Real-time Error Tracking Data: Error context captured from end users' browsers and sent to Sentry. Includes: AddOnKey, ClientKey, BaseUrl, anonymized TrackingID, error messages, browser type and version, operating system, URL at time of error, invoked operations, clicked UI elements, IP address.
Product Analytics Data: Feature usage data collected to support product decisions. Includes: User / Account ID and Site URL. Personal data is anonymized before further processing. After anonymization, individual end users cannot be identified.

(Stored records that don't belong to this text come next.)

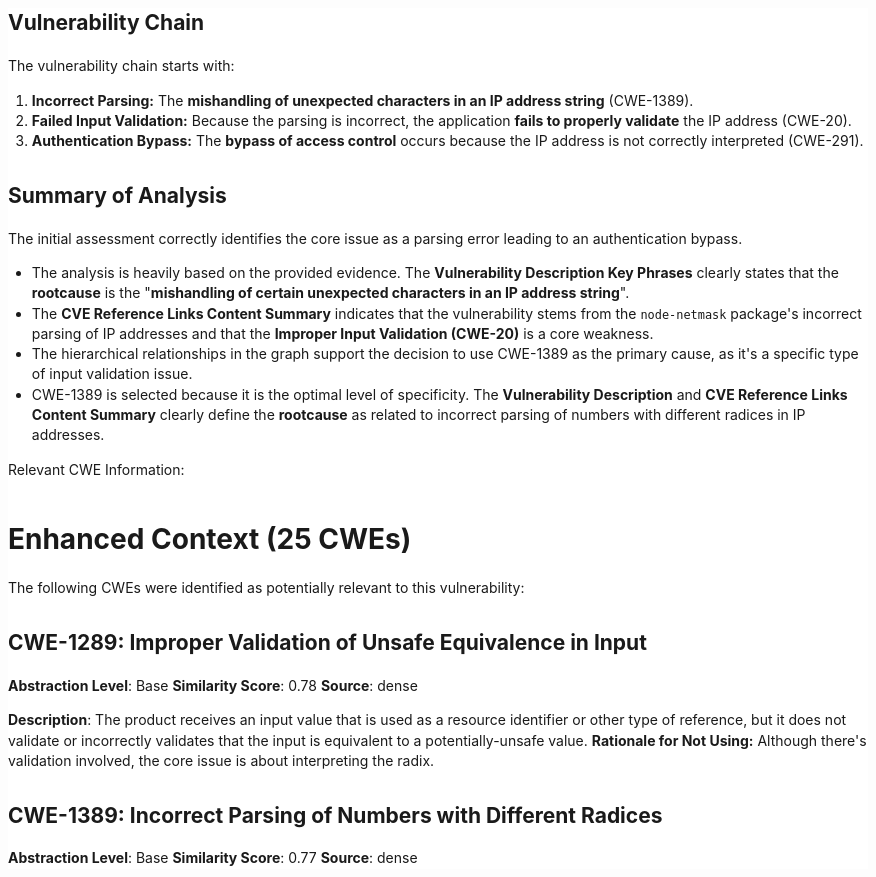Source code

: ## Vulnerability Chain
The vulnerability chain starts with:
1.  **Incorrect Parsing:** The **mishandling of unexpected characters in an IP address string** (CWE-1389).
2.  **Failed Input Validation:** Because the parsing is incorrect, the application **fails to properly validate** the IP address (CWE-20).
3.  **Authentication Bypass:** The **bypass of access control** occurs because the IP address is not correctly interpreted (CWE-291).

## Summary of Analysis
The initial assessment correctly identifies the core issue as a parsing error leading to an authentication bypass.

*   The analysis is heavily based on the provided evidence. The **Vulnerability Description Key Phrases** clearly states that the **rootcause** is the "**mishandling of certain unexpected characters in an IP address string**".
*   The **CVE Reference Links Content Summary** indicates that the vulnerability stems from the `node-netmask` package's incorrect parsing of IP addresses and that the **Improper Input Validation (CWE-20)** is a core weakness.
*   The hierarchical relationships in the graph support the decision to use CWE-1389 as the primary cause, as it's a specific type of input validation issue.
*   CWE-1389 is selected because it is the optimal level of specificity. The **Vulnerability Description** and **CVE Reference Links Content Summary** clearly define the **rootcause** as related to incorrect parsing of numbers with different radices in IP addresses.

Relevant CWE Information:

# Enhanced Context (25 CWEs)
The following CWEs were identified as potentially relevant to this vulnerability:

## CWE-1289: Improper Validation of Unsafe Equivalence in Input
**Abstraction Level**: Base
**Similarity Score**: 0.78
**Source**: dense

**Description**:
The product receives an input value that is used as a resource identifier or other type of reference, but it does not validate or incorrectly validates that the input is equivalent to a potentially-unsafe value.
**Rationale for Not Using:** Although there's validation involved, the core issue is about interpreting the radix.

## CWE-1389: Incorrect Parsing of Numbers with Different Radices
**Abstraction Level**: Base
**Similarity Score**: 0.77
**Source**: dense
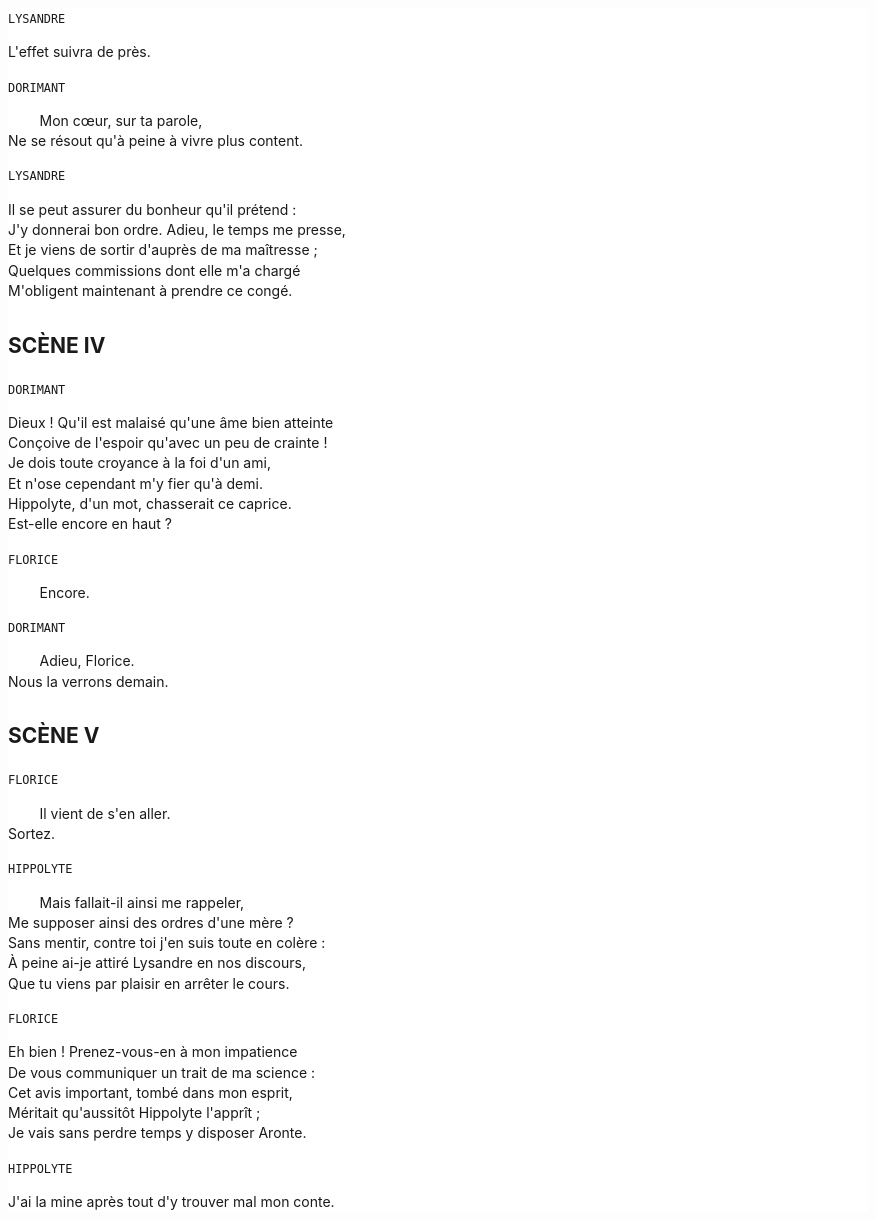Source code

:     LYSANDRE
L'effet suivra de près.  

    DORIMANT
        Mon cœur, sur ta parole,  
Ne se résout qu'à peine à vivre plus content.  

    LYSANDRE
Il se peut assurer du bonheur qu'il prétend :  
J'y donnerai bon ordre. Adieu, le temps me presse,  
Et je viens de sortir d'auprès de ma maîtresse ;  
Quelques commissions dont elle m'a chargé  
M'obligent maintenant à prendre ce congé.  


## SCÈNE IV

    DORIMANT
Dieux ! Qu'il est malaisé qu'une âme bien atteinte  
Conçoive de l'espoir qu'avec un peu de crainte !  
Je dois toute croyance à la foi d'un ami,  
Et n'ose cependant m'y fier qu'à demi.  
Hippolyte, d'un mot, chasserait ce caprice.  
Est-elle encore en haut ?  

    FLORICE
        Encore.  

    DORIMANT
        Adieu, Florice.  
Nous la verrons demain.  


## SCÈNE V

    FLORICE
        Il vient de s'en aller.  
Sortez.  

    HIPPOLYTE
        Mais fallait-il ainsi me rappeler,  
Me supposer ainsi des ordres d'une mère ?  
Sans mentir, contre toi j'en suis toute en colère :  
À peine ai-je attiré Lysandre en nos discours,  
Que tu viens par plaisir en arrêter le cours.  

    FLORICE
Eh bien ! Prenez-vous-en à mon impatience  
De vous communiquer un trait de ma science :  
Cet avis important, tombé dans mon esprit,  
Méritait qu'aussitôt Hippolyte l'apprît ;  
Je vais sans perdre temps y disposer Aronte.  

    HIPPOLYTE
J'ai la mine après tout d'y trouver mal mon conte.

Operation Data: Customer Data temporarily stored by Cloud Apps as required for the operation of the service. This includes data created by end users within the Atlassian product (e.g. pages, spaces, work items, attachments, comments) as well as app-generated data (e.g. logs, configurations).
|
App(s) |
Retention |
Description |
|---|---|---|
|
Scroll Word Exporter, Scroll PDF Exporter and Scroll HTML Exporter
|
Operational data is deleted within 72 hours; logs are deleted after 14 days. |
e.g. license information, spaces, pages, attachments, users, projects, issues, comments, metadata, Logs (page titles, content URLs, and error messages) |
|
Scroll Content Manager |
Operational data is deleted within 90 days. |
e.g. license information, spaces, pages, attachments, users, projects, issues, comments, metadata. |
|
Scroll Sites |
Operational data is deleted within 180 days after license expiration or unsubscribe. |
e.g. website content generated by the App. |
|
Backbone Work Sync |
Operational data is deleted when the integration is removed or within 180 days after unsubscribe. |
e.g. license information, projects, configurations, issues, attachments, users, comments, metadata. |
Sub-processors
Our sub-processors are:
-
Amazon Web Services, Inc., Seattle, USA: Our Cloud Apps are hosted on Amazon Web Services (AWS) cloud services in the datacenters mentioned above in the section ‘Data Location’. The AWS privacy statement can be found here
-
Atlassian Pty Ltd, Sydney, Australia: We use Jira Service Management from Atlassian for the creation, tracking and administration of support tickets, Jira Cloud for tracking software development and task management, and Confluence Cloud for the internal documentation of customer use cases. The Atlassian privacy statement can be found here.
-
Google Cloud EMEA Limited, Dublin, Ireland: We use Google Workspace for sending and receiving emails. This includes incoming and outgoing emails to and from K15t email lists, personal mailboxes, emails for support issues or transactional emails to inform about licenses. We use Google Drive for transferring files in our support process. The Google Cloud privacy statement can be found here.
-
Sentry (Sentry is a registered trademark of Functional Software, Inc.), San Francisco, USA: We use Sentry for real-time error tracking of selected Cloud/Data Center Apps' resources executed in the end users' browsers to reproduce and fix crashes. The Sentry privacy statement can be found here.
Your Rights
When we process your data, you are considered a "data subject" within the meaning of the GDPR. You have the following rights: the right of access, the right to rectification, the right to restriction of processing, the right to erasure, the right to be informed, and the right to data portability. You also have the right to object, the right to withdraw your consent, and the right to lodge a complaint with a regulatory authority.